14. A phophorylated binding motif of a GM-CSF/IL-3/IL-5 receptor capable of binding a cytoplasmic protein, said binding motif comprising an amino acid sequence including the sequence ⁵⁸²HSRSLP⁵⁸⁷ of the GM-CSF/IL-3/IL-5 receptor or a functional equivalent or analogue thereof wherein at least Ser⁵⁸⁵ is phosphorylated.

15. A method of phosphorylating a binding motif of a receptor capable of binding a cytoplasmic protein, said binding motif comprising an amino acid sequence, a functional equivalent or analogue thereof and wherein at least one amino acid is serine, said method comprising binding a triggering molecule to the receptor.

16. A method according to claim 15 wherein the serine residue corresponds to a serine residue at position 585 of the common β_c according to Figure 1.

17. A method according to claim 15 or 16 wherein the triggering molecule corresponds to its receptor.

18. A method according to claim 17 wherein the triggering molecule is a cytokine which binds to its corresponding receptor.

19. A method according to claim 18 wherein the receptor is a GM-CSF/IL-5/IL- 3 and the triggering molecule is selected from the group including GM-CSF, IL-5 or IL-3.

20. A method of binding a cytoplasmic protein to a receptor, said method comprising: phosphorylating a binding motif according to any one of claims 1 to 14, a functional equivalent or analogue thereof; and

subjecting the binding motif of the receptor to a cytoplasmic protein.

21. A method of activating cellular activities said method including:

regulating the activation of phosphorylation of a binding motif of a receptor according to any one of claims 1 to 14, a functional equivalent or analogue thereof; and

subjecting the binding motif to a cytoplasmic protein wherein said cytoplasmic protein is associated with cellular activities.

22. A method of regulating cellular activities, said method including:

regulating the phosphorylation of a binding motif of a receptor according toa ny one of claims 1 to 14, a functional equivalent or analogue thereof; subjecting the binding motif to a cytoplasmic protein to bind the cytoplasmic protein to the binding motif; and activating a cell signaling pathway by interacting the bound cytoplasmic protein with a signaling molecule involved in the pathway.

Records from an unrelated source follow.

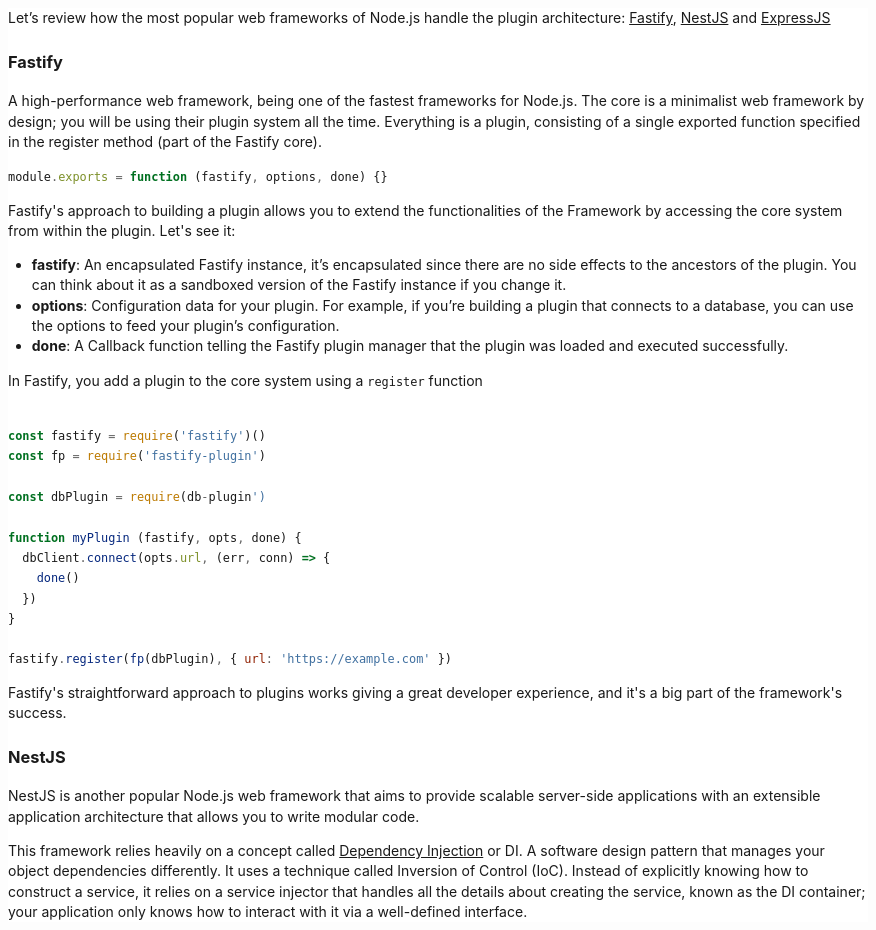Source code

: Let’s review how the most popular web frameworks of Node.js handle the plugin architecture:
[Fastify](https://www.fastify.io/), [NestJS](https://nestjs.com/) and [ExpressJS](https://expressjs.com/)

### Fastify

A high-performance web framework, being one of the fastest frameworks for Node.js.
The core is a minimalist web framework by design; you will be using their plugin system all the time. 
Everything is a plugin, consisting of a single exported function specified in the register method (part of the Fastify core).

```javascript
module.exports = function (fastify, options, done) {}
``` 
Fastify's approach to building a plugin allows you to extend the functionalities of the Framework by accessing the core system from within the plugin. Let's see it:

- **fastify**: An encapsulated Fastify instance, it’s encapsulated since there are no side effects to the ancestors of the plugin. You can think about it as a sandboxed version of the Fastify instance if you change it.
- **options**: Configuration data for your plugin. For example, if you’re building a plugin that connects to a database, you can use the options to feed your plugin’s configuration.
- **done**: A Callback function telling the Fastify plugin manager that the plugin was loaded and executed successfully.

In Fastify, you add a plugin to the core system using a `register` function

```javascript

const fastify = require('fastify')()
const fp = require('fastify-plugin')

const dbPlugin = require(db-plugin')

function myPlugin (fastify, opts, done) {
  dbClient.connect(opts.url, (err, conn) => {
    done()
  })
}

fastify.register(fp(dbPlugin), { url: 'https://example.com' })
```

Fastify's straightforward approach to plugins works giving a great developer experience, and it's a big part of the framework's success.

### NestJS

NestJS is another popular Node.js web framework that aims to provide scalable server-side applications with an extensible application architecture that allows you to write modular code.

This framework relies heavily on a concept called [Dependency Injection](https://martinfowler.com/articles/injection.html) or DI. A software design pattern that manages your object dependencies differently. It uses a technique called Inversion of Control (IoC). Instead of explicitly knowing how to construct a service, it relies on a service injector that handles all the details about creating the service, known as the DI container; your application only knows how to interact with it via a well-defined interface.
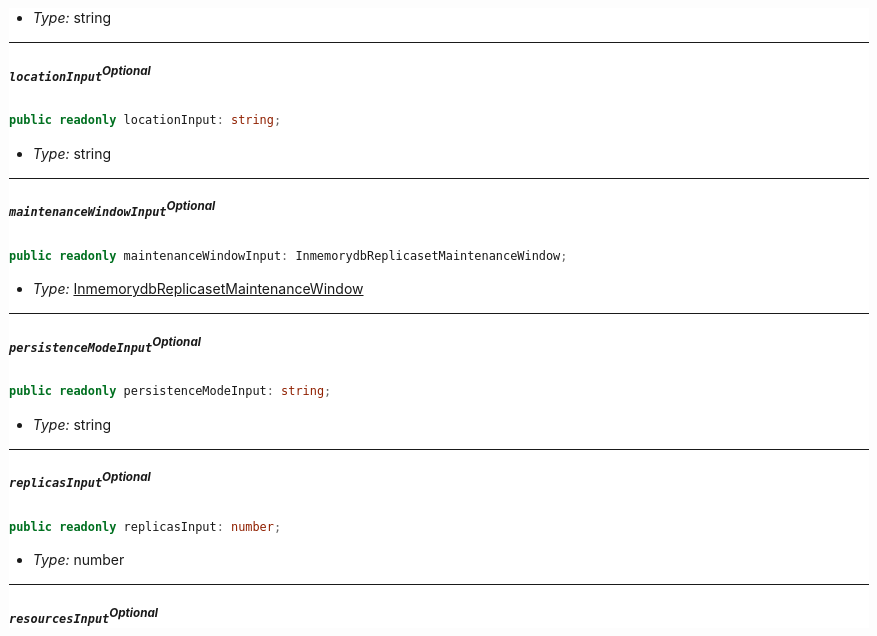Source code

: - *Type:* string

---

##### `locationInput`<sup>Optional</sup> <a name="locationInput" id="@cdktf/provider-ionoscloud.inmemorydbReplicaset.InmemorydbReplicaset.property.locationInput"></a>

```typescript
public readonly locationInput: string;
```

- *Type:* string

---

##### `maintenanceWindowInput`<sup>Optional</sup> <a name="maintenanceWindowInput" id="@cdktf/provider-ionoscloud.inmemorydbReplicaset.InmemorydbReplicaset.property.maintenanceWindowInput"></a>

```typescript
public readonly maintenanceWindowInput: InmemorydbReplicasetMaintenanceWindow;
```

- *Type:* <a href="#@cdktf/provider-ionoscloud.inmemorydbReplicaset.InmemorydbReplicasetMaintenanceWindow">InmemorydbReplicasetMaintenanceWindow</a>

---

##### `persistenceModeInput`<sup>Optional</sup> <a name="persistenceModeInput" id="@cdktf/provider-ionoscloud.inmemorydbReplicaset.InmemorydbReplicaset.property.persistenceModeInput"></a>

```typescript
public readonly persistenceModeInput: string;
```

- *Type:* string

---

##### `replicasInput`<sup>Optional</sup> <a name="replicasInput" id="@cdktf/provider-ionoscloud.inmemorydbReplicaset.InmemorydbReplicaset.property.replicasInput"></a>

```typescript
public readonly replicasInput: number;
```

- *Type:* number

---

##### `resourcesInput`<sup>Optional</sup> <a name="resourcesInput" id="@cdktf/provider-ionoscloud.inmemorydbReplicaset.InmemorydbReplicaset.property.resourcesInput"></a>
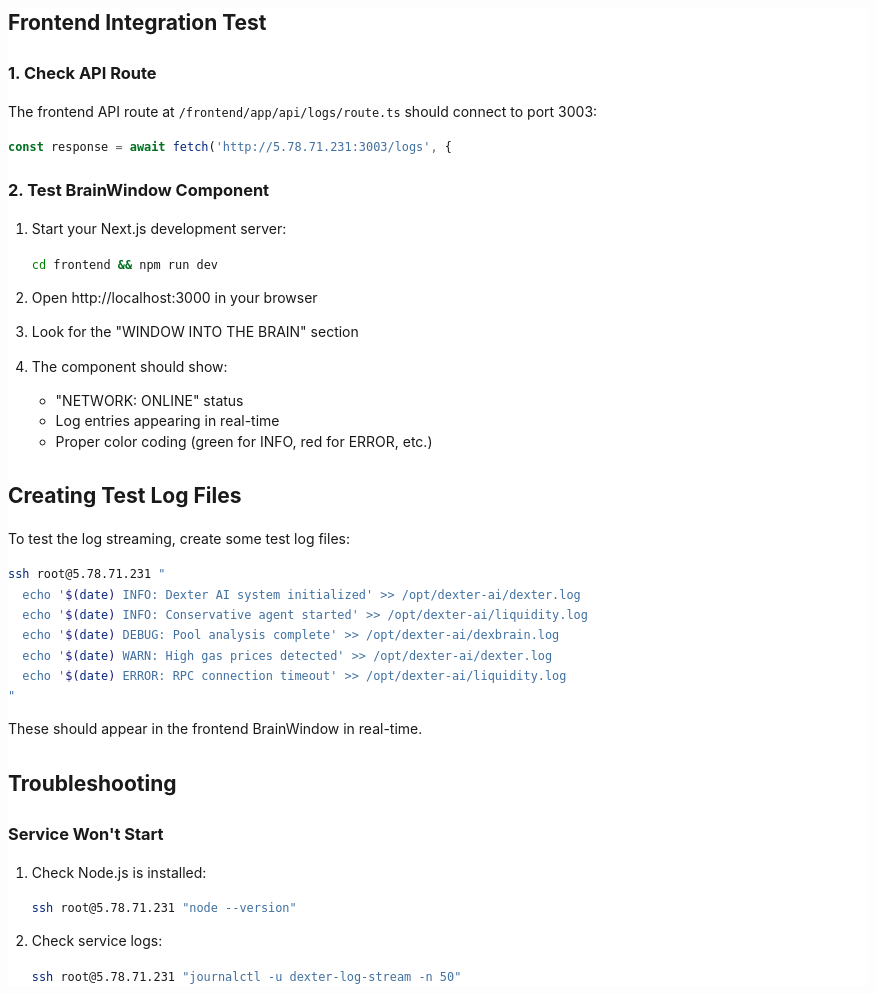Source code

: ## Frontend Integration Test

### 1. Check API Route

The frontend API route at `/frontend/app/api/logs/route.ts` should connect to port 3003:

```typescript
const response = await fetch('http://5.78.71.231:3003/logs', {
```

### 2. Test BrainWindow Component

1. Start your Next.js development server:
   ```bash
   cd frontend && npm run dev
   ```

2. Open http://localhost:3000 in your browser

3. Look for the "WINDOW INTO THE BRAIN" section

4. The component should show:
   - "NETWORK: ONLINE" status
   - Log entries appearing in real-time
   - Proper color coding (green for INFO, red for ERROR, etc.)

## Creating Test Log Files

To test the log streaming, create some test log files:

```bash
ssh root@5.78.71.231 "
  echo '$(date) INFO: Dexter AI system initialized' >> /opt/dexter-ai/dexter.log
  echo '$(date) INFO: Conservative agent started' >> /opt/dexter-ai/liquidity.log
  echo '$(date) DEBUG: Pool analysis complete' >> /opt/dexter-ai/dexbrain.log
  echo '$(date) WARN: High gas prices detected' >> /opt/dexter-ai/dexter.log
  echo '$(date) ERROR: RPC connection timeout' >> /opt/dexter-ai/liquidity.log
"
```

These should appear in the frontend BrainWindow in real-time.

## Troubleshooting

### Service Won't Start

1. Check Node.js is installed:
   ```bash
   ssh root@5.78.71.231 "node --version"
   ```

2. Check service logs:
   ```bash
   ssh root@5.78.71.231 "journalctl -u dexter-log-stream -n 50"
   ```
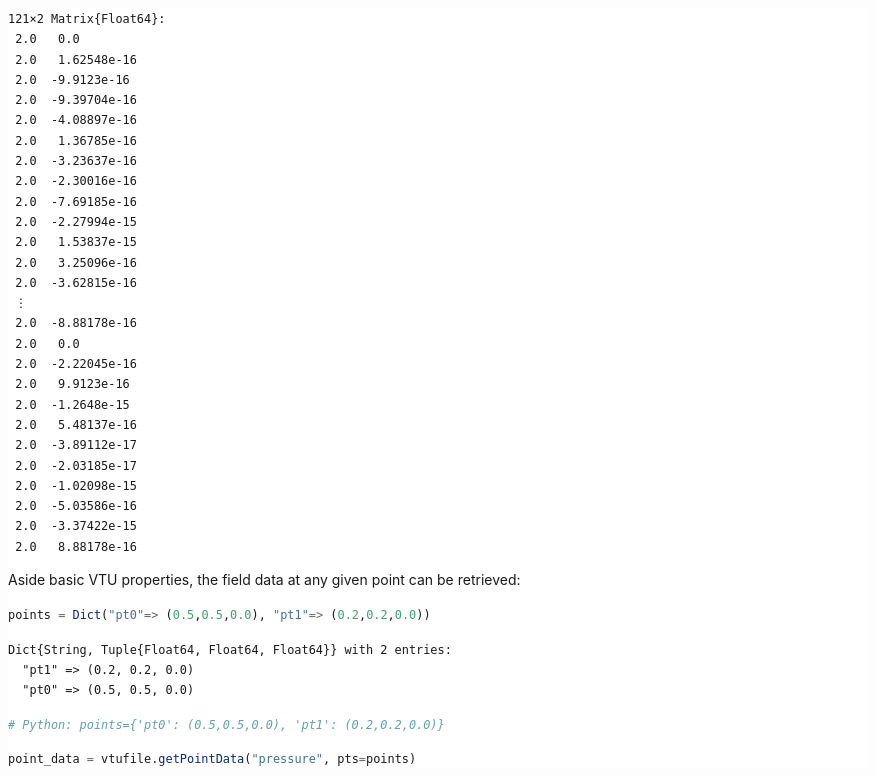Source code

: 


    121×2 Matrix{Float64}:
     2.0   0.0
     2.0   1.62548e-16
     2.0  -9.9123e-16
     2.0  -9.39704e-16
     2.0  -4.08897e-16
     2.0   1.36785e-16
     2.0  -3.23637e-16
     2.0  -2.30016e-16
     2.0  -7.69185e-16
     2.0  -2.27994e-15
     2.0   1.53837e-15
     2.0   3.25096e-16
     2.0  -3.62815e-16
     ⋮    
     2.0  -8.88178e-16
     2.0   0.0
     2.0  -2.22045e-16
     2.0   9.9123e-16
     2.0  -1.2648e-15
     2.0   5.48137e-16
     2.0  -3.89112e-17
     2.0  -2.03185e-17
     2.0  -1.02098e-15
     2.0  -5.03586e-16
     2.0  -3.37422e-15
     2.0   8.88178e-16



Aside basic VTU properties, the field data at any given point can be retrieved:


```julia
points = Dict("pt0"=> (0.5,0.5,0.0), "pt1"=> (0.2,0.2,0.0))
```




    Dict{String, Tuple{Float64, Float64, Float64}} with 2 entries:
      "pt1" => (0.2, 0.2, 0.0)
      "pt0" => (0.5, 0.5, 0.0)




```julia
# Python: points={'pt0': (0.5,0.5,0.0), 'pt1': (0.2,0.2,0.0)} 
```


```julia
point_data = vtufile.getPointData("pressure", pts=points)
```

23. A method according to any one of claims 20 to 22 wherein the cytoplasmic protein is 14-3-3 protein.

24. A method according to any one of claims 21 to 23 wherein the cellular activities or cell signalling pathways are selected from the group including cell survival, proliferation, transformation, differentiation, mitogenesis, chemotaxis, motility, enhanced phagocytosis, bacterial killing, superoxide production and cytotoxicity.

25. A method according to claim 23 wherein the cell signaling pathway is the PI-3-kinase pathway.

26. A method of inhibiting cell survival, said method including inhibiting the binding of a cytoplasmic protein to a binding motif of a receptor according to any one of claims 1 to 14.

27. A method according to claim 26 wherein inhibition of the binding is via an antagonist which binds to the receptor motif, said antagonist selected from the group including antibodies, small peptides, small molecules, peptide mimetics or any type of molecule known to those skilled in the art that are directed to the cytoplasmic binding motif so as to prevent attachment of cytoplasmic proteins to a phosphoserine residue or a signaling molecule.

28. A method of inhibiting cell activation, said method including inhibiting the binding of a cytoplasmic protein to a binding motif of a receptor according to any one of claims 1 to 14.

29. A method of treating a cytokine mediated condition said method comprising:

regulating the activation of phosphorylation of a binding motif of a receptor according to any one of claims 1 to 14, a functional equivalent or analogue thereof.